▸ Your instructions
In the entries below, find the line containing "FOREIGN sky130_ef_ip__xtal_osc_16M ;" and the line containing "RECT 1.280 8.670 54.520 9.870 ;". Copy those two lines and everything between them exactly, and only that.
"""
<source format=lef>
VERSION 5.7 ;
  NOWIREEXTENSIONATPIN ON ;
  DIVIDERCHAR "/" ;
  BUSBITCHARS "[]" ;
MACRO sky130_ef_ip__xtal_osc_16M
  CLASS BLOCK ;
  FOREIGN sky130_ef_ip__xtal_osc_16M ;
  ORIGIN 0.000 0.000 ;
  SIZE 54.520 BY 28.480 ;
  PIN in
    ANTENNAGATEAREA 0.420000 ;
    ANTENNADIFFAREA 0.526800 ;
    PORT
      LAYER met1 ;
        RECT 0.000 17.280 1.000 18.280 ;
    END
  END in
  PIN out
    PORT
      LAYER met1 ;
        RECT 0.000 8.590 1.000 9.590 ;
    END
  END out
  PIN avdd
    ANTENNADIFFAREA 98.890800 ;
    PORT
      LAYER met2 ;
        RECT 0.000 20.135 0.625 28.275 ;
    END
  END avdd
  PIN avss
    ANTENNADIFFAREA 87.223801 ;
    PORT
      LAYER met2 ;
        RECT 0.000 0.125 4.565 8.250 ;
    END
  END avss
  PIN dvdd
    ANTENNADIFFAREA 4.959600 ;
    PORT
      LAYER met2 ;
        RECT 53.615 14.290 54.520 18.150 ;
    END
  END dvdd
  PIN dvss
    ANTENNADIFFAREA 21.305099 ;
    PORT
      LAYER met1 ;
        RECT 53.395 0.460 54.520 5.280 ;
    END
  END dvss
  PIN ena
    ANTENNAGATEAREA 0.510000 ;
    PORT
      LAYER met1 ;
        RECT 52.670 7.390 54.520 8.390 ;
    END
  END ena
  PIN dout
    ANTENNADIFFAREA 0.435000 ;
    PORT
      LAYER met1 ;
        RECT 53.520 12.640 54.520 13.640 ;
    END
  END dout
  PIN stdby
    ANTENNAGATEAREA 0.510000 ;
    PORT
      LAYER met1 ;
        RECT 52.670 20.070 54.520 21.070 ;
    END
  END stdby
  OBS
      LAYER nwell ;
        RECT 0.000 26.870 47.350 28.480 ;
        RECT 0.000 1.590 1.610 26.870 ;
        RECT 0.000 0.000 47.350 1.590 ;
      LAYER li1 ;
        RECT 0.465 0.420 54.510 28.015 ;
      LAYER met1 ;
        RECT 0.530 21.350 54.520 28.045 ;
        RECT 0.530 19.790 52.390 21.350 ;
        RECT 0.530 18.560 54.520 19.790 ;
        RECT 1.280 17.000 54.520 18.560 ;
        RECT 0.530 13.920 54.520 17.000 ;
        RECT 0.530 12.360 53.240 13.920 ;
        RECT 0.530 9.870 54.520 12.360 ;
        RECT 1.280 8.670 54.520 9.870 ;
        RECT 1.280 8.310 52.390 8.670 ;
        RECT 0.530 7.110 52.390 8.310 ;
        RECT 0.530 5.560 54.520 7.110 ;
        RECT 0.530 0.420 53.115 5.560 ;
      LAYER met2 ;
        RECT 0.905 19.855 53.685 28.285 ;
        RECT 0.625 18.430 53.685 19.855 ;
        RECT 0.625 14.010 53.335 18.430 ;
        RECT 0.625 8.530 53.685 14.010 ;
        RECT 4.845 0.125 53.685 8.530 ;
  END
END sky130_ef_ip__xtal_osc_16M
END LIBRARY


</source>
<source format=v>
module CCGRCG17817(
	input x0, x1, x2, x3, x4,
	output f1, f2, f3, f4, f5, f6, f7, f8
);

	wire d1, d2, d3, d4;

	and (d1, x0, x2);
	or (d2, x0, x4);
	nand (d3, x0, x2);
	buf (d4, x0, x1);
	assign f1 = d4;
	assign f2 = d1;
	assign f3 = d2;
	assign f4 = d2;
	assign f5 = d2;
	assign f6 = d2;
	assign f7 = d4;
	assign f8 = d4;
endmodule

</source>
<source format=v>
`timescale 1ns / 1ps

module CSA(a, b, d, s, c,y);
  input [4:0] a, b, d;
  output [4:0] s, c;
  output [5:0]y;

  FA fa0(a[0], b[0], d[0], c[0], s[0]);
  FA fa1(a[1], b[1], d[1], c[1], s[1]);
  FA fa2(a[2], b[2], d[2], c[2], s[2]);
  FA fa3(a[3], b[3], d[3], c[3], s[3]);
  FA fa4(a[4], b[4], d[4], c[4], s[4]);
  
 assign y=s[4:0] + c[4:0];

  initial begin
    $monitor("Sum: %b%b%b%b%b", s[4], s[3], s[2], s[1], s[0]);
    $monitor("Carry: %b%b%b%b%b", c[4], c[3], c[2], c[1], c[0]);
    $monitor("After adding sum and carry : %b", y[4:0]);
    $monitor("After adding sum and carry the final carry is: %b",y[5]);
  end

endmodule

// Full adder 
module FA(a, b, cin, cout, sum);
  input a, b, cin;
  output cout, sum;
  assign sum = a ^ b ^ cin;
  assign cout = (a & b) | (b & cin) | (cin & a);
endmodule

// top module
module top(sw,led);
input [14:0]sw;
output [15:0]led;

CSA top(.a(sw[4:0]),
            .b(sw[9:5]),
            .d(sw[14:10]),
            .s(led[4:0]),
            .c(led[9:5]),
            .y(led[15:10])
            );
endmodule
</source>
"""
"""
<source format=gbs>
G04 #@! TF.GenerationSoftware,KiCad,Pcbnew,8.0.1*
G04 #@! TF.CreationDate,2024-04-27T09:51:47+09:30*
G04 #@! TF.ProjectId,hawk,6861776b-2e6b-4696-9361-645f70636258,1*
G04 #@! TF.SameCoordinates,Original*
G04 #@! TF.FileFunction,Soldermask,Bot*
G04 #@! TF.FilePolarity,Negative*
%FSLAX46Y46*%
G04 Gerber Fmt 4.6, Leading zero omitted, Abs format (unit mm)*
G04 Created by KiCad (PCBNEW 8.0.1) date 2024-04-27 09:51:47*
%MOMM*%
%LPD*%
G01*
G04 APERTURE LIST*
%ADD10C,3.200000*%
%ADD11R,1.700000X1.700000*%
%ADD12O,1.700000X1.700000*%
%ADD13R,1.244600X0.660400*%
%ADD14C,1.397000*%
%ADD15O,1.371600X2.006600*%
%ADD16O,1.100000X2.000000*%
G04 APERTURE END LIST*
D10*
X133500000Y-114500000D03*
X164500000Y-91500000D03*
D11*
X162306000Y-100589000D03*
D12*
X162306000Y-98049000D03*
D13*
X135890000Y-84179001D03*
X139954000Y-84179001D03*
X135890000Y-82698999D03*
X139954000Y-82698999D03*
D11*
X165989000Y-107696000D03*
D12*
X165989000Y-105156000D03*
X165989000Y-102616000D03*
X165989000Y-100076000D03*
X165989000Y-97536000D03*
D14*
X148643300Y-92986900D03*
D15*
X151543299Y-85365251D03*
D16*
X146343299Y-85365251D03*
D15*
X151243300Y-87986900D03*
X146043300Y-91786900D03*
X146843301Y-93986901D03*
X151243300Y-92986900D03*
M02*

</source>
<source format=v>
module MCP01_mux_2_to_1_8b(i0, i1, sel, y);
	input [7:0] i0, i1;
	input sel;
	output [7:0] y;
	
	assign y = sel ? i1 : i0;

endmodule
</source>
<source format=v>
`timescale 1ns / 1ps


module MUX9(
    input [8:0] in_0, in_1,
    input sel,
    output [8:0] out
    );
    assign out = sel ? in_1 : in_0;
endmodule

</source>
"""
▸ Expected answer
  FOREIGN sky130_ef_ip__xtal_osc_16M ;
  ORIGIN 0.000 0.000 ;
  SIZE 54.520 BY 28.480 ;
  PIN in
    ANTENNAGATEAREA 0.420000 ;
    ANTENNADIFFAREA 0.526800 ;
    PORT
      LAYER met1 ;
        RECT 0.000 17.280 1.000 18.280 ;
    END
  END in
  PIN out
    PORT
      LAYER met1 ;
        RECT 0.000 8.590 1.000 9.590 ;
    END
  END out
  PIN avdd
    ANTENNADIFFAREA 98.890800 ;
    PORT
      LAYER met2 ;
        RECT 0.000 20.135 0.625 28.275 ;
    END
  END avdd
  PIN avss
    ANTENNADIFFAREA 87.223801 ;
    PORT
      LAYER met2 ;
        RECT 0.000 0.125 4.565 8.250 ;
    END
  END avss
  PIN dvdd
    ANTENNADIFFAREA 4.959600 ;
    PORT
      LAYER met2 ;
        RECT 53.615 14.290 54.520 18.150 ;
    END
  END dvdd
  PIN dvss
    ANTENNADIFFAREA 21.305099 ;
    PORT
      LAYER met1 ;
        RECT 53.395 0.460 54.520 5.280 ;
    END
  END dvss
  PIN ena
    ANTENNAGATEAREA 0.510000 ;
    PORT
      LAYER met1 ;
        RECT 52.670 7.390 54.520 8.390 ;
    END
  END ena
  PIN dout
    ANTENNADIFFAREA 0.435000 ;
    PORT
      LAYER met1 ;
        RECT 53.520 12.640 54.520 13.640 ;
    END
  END dout
  PIN stdby
    ANTENNAGATEAREA 0.510000 ;
    PORT
      LAYER met1 ;
        RECT 52.670 20.070 54.520 21.070 ;
    END
  END stdby
  OBS
      LAYER nwell ;
        RECT 0.000 26.870 47.350 28.480 ;
        RECT 0.000 1.590 1.610 26.870 ;
        RECT 0.000 0.000 47.350 1.590 ;
      LAYER li1 ;
        RECT 0.465 0.420 54.510 28.015 ;
      LAYER met1 ;
        RECT 0.530 21.350 54.520 28.045 ;
        RECT 0.530 19.790 52.390 21.350 ;
        RECT 0.530 18.560 54.520 19.790 ;
        RECT 1.280 17.000 54.520 18.560 ;
        RECT 0.530 13.920 54.520 17.000 ;
        RECT 0.530 12.360 53.240 13.920 ;
        RECT 0.530 9.870 54.520 12.360 ;
        RECT 1.280 8.670 54.520 9.870 ;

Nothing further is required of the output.